Kampung RA Clumprit dikembangkan dengan memanfaatkan 173 bidang tanah wakaf produktif. Kawasan tersebut menjadi pusat integrasi berbagai program pemberdayaan masyarakat, mulai dari penguatan sektor pertanian, akses permodalan, peningkatan kapasitas masyarakat, hingga pengembangan akses pasar.
Menurut Andi Tenri Abeng, program tersebut menunjukkan bahwa lahan yang sebelumnya kurang produktif dapat memberikan nilai ekonomi setelah dilakukan penataan aset dan akses.
“Ini membuktikan adanya pemanfaatan lahan yang tadinya tidak produktif menjadi produktif setelah kita tata asetnya dan kita tata aksesnya. Kita sama-sama melihat bahwa lahan tersebut dapat menghasilkan dan memberikan manfaat bagi masyarakat,” katanya.
Ia menjelaskan, Kampung RA Clumprit merupakan Kampung Reforma Agraria ke-177 yang telah dibentuk di Indonesia. Andi juga mengapresiasi Pemerintah Kota Pekalongan, Kantor Pertanahan Kota Pekalongan, serta seluruh pemangku kepentingan yang terlibat dalam pelaksanaan program tersebut.

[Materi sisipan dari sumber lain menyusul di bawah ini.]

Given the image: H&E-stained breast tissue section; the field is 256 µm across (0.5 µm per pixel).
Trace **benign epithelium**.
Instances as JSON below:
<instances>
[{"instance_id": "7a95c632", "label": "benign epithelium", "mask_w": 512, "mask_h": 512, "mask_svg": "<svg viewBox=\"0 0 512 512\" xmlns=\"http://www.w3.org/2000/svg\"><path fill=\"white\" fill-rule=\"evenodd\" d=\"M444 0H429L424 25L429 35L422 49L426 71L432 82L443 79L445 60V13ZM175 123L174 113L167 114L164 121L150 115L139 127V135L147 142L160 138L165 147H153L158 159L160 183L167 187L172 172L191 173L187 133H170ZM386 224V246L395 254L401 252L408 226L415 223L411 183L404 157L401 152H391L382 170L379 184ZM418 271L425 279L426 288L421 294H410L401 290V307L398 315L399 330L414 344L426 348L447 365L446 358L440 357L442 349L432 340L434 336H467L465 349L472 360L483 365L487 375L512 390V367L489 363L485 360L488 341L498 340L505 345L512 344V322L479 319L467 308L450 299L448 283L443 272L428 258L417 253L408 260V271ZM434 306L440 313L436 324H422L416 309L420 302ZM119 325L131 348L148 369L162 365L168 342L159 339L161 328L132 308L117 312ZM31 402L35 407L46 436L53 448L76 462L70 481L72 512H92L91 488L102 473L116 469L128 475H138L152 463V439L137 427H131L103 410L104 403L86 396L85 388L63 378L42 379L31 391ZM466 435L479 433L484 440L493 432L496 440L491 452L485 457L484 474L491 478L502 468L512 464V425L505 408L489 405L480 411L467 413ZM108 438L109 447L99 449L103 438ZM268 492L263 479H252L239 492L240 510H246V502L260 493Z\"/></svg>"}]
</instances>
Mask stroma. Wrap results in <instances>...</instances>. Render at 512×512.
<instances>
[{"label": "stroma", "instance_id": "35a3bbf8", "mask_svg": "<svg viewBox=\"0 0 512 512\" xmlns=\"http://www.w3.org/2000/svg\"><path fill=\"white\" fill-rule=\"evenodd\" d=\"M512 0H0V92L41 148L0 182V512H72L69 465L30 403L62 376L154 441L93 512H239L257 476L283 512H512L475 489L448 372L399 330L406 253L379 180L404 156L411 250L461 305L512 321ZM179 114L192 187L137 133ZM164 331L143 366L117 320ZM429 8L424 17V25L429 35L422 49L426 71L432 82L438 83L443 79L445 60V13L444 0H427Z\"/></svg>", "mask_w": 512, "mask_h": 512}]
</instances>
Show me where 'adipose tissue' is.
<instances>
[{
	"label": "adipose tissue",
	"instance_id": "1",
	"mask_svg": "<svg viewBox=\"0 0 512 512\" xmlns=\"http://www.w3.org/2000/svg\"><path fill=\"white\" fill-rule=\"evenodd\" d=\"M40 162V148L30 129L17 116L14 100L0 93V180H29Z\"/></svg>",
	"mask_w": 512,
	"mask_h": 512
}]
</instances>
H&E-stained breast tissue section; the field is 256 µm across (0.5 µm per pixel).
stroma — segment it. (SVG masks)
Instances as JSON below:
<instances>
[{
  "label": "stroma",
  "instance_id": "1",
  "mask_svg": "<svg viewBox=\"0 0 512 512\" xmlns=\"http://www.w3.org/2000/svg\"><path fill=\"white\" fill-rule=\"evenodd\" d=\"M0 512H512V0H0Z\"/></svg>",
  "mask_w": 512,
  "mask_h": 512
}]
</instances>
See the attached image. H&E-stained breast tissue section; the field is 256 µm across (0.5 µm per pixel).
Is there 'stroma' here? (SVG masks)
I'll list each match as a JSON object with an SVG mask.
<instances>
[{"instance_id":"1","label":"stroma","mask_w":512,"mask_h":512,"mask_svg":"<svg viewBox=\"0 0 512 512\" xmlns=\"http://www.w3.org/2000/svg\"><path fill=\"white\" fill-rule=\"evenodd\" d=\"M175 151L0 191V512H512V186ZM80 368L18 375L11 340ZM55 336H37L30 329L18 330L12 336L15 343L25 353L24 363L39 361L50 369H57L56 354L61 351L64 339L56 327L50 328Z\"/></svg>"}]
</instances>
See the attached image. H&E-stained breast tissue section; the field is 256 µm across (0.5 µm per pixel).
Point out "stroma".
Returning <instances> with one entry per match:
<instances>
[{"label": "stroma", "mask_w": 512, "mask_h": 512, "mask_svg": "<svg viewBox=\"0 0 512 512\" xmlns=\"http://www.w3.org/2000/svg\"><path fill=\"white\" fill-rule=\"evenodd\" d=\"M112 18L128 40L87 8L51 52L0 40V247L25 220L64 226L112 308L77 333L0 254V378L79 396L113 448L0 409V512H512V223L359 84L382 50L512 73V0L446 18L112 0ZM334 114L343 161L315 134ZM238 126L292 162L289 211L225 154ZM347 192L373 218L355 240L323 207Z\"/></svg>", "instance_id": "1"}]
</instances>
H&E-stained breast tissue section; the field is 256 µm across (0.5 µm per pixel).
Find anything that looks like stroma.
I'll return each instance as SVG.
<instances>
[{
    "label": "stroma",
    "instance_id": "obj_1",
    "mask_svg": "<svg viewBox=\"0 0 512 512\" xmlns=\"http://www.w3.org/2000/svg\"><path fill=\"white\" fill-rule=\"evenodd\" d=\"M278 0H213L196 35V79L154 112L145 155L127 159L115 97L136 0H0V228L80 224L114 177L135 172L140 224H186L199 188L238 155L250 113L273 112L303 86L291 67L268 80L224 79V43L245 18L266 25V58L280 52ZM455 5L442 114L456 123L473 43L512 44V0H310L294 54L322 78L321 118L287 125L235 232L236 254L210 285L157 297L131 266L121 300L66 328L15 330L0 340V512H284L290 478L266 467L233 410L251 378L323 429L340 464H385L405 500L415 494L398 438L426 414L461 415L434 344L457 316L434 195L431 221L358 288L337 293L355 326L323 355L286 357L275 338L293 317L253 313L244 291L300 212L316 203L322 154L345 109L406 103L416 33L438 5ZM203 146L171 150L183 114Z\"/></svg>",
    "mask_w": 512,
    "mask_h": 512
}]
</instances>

“Harapannya, melihat koordinasi yang telah terbangun sejak awal pelaksanaan, program ini dapat terus berlanjut sampai masyarakat di sini bisa berdiri dan mandiri,” tambah Andi Tenri Abeng.
Sementara itu, Kepala Kantor Pertanahan Kota Pekalongan, Joko Wiyono, mengatakan Kampung RA Clumprit yang berada di Kelurahan Degayu, Kecamatan Pekalongan Utara, merupakan bagian dari upaya penataan kawasan yang selama bertahun-tahun menghadapi persoalan banjir rob dan permukiman kumuh.
Program ini juga menjadi langkah awal menuju Kota Pekalongan sebagai Kota Wakaf Produktif pada 2027.
Dalam rangkaian kegiatan tersebut, ATR/BPN turut menyerahkan lima sertipikat tanah wakaf kepada masyarakat Kota Pekalongan sebagai bagian dari percepatan sertipikasi dan penguatan kepastian hukum aset wakaf. Acara kemudian ditutup dengan penanaman padi biosalin dan tanaman penghijauan bersama.
Kegiatan ini dihadiri Direktur Pemberdayaan Tanah Masyarakat Freddy A. Kolintama, Ketua DPRD Kota Pekalongan Mohamad Azmi Basyir, Kepala Pusat Studi Pengembangan Pertanian dan Pedesaan IPB Ivanovich Agusta, jajaran Kantor Wilayah BPN Jawa Tengah, serta Forum Koordinasi Pimpinan Daerah Kota Pekalongan.